### Provided material
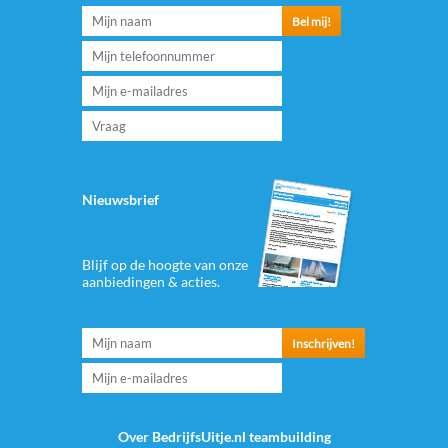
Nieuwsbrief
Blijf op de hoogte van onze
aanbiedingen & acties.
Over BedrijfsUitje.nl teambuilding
...
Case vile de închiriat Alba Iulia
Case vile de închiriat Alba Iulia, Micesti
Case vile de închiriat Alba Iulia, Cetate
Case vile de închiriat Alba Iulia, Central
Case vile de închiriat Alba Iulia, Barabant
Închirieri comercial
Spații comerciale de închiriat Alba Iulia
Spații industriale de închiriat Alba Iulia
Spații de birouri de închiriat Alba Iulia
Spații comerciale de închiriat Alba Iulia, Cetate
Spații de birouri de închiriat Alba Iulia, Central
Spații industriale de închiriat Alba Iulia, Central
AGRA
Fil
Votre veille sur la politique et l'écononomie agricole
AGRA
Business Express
* * *
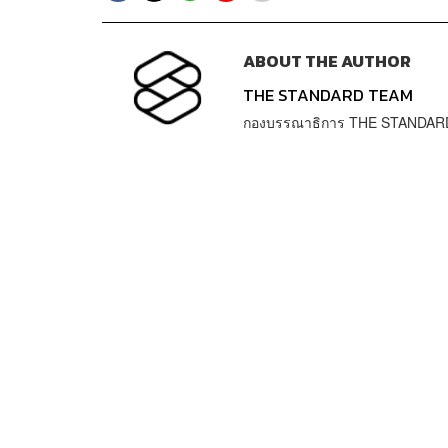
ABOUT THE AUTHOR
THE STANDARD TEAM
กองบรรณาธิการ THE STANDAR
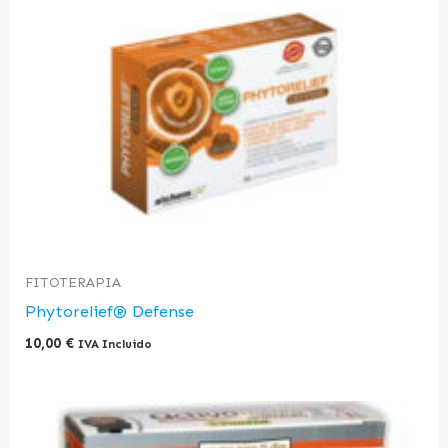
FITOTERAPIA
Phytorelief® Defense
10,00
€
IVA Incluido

### Problem description
Go through the records above and copy every line holding the word "Alba".

### Answer to this exercise
Case vile de închiriat Alba Iulia
Case vile de închiriat Alba Iulia, Micesti
Case vile de închiriat Alba Iulia, Cetate
Case vile de închiriat Alba Iulia, Central
Case vile de închiriat Alba Iulia, Barabant
Spații comerciale de închiriat Alba Iulia
Spații industriale de închiriat Alba Iulia
Spații de birouri de închiriat Alba Iulia
Spații comerciale de închiriat Alba Iulia, Cetate
Spații de birouri de închiriat Alba Iulia, Central
Spații industriale de închiriat Alba Iulia, Central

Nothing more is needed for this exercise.